Information supplied:
- Opening Delimiter -

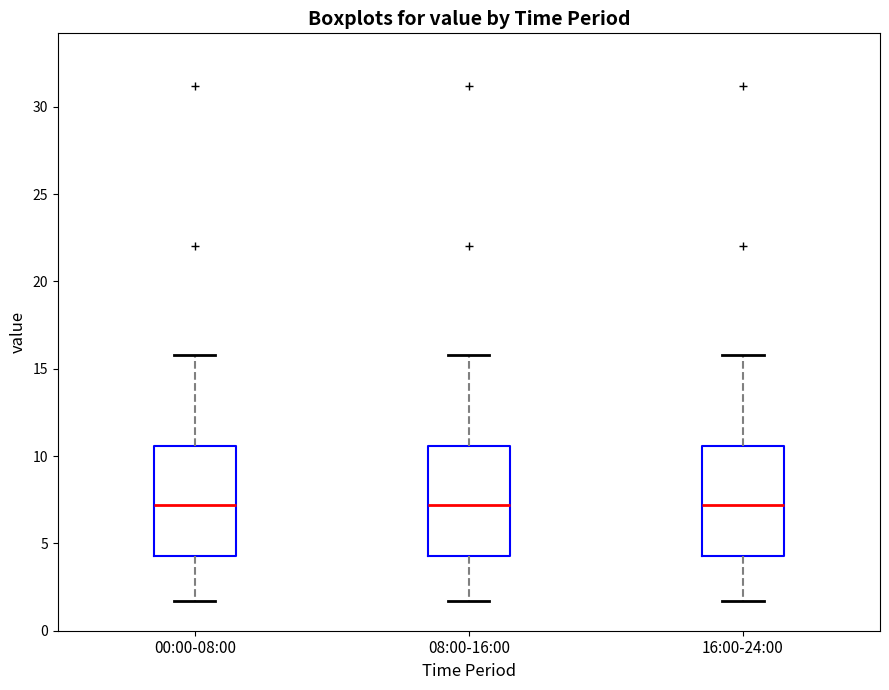

Reading left to right, read every box against the y-axis: the position of its median line, the range the box covers, and the ends of its whiskers. The values are not printed on the chart, so give them approximately, as read against the axis.

00:00-08:00: median 7.0, box 4.5 to 10.5, whiskers 1.5 to 16.0
08:00-16:00: median 7.0, box 4.5 to 10.5, whiskers 1.5 to 16.0
16:00-24:00: median 7.0, box 4.5 to 10.5, whiskers 1.5 to 16.0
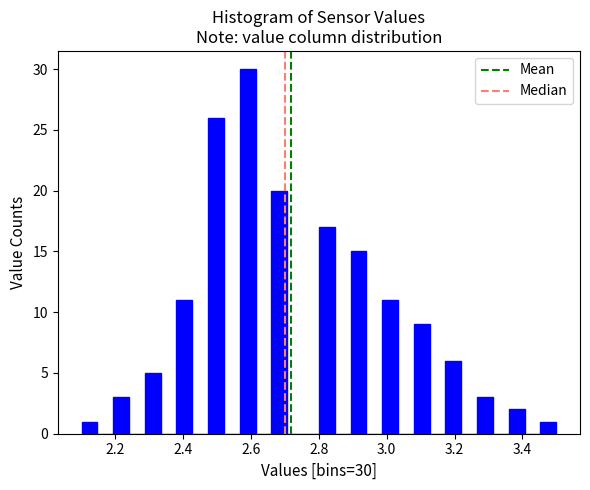

Read against the x-axis, roughly where is the centre of the tallest bar?

2.60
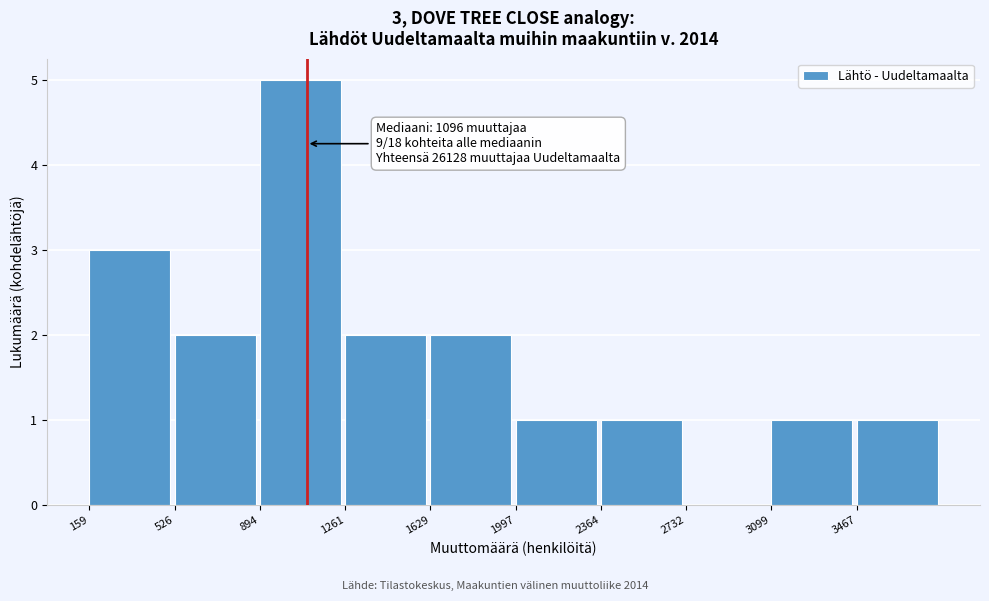

Over which range of the x-axis is the bar tallest?

900 to 1250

- Closing Delimiter -

Recast the lines from the one containing "Read against the x-axis, roughly" through the last line as a JSON list of strings, one string per line, omitting blank lines and the pictures.

[
  "Read against the x-axis, roughly where is the centre of the tallest bar?",
  "2.60",
  "Over which range of the x-axis is the bar tallest?",
  "900 to 1250"
]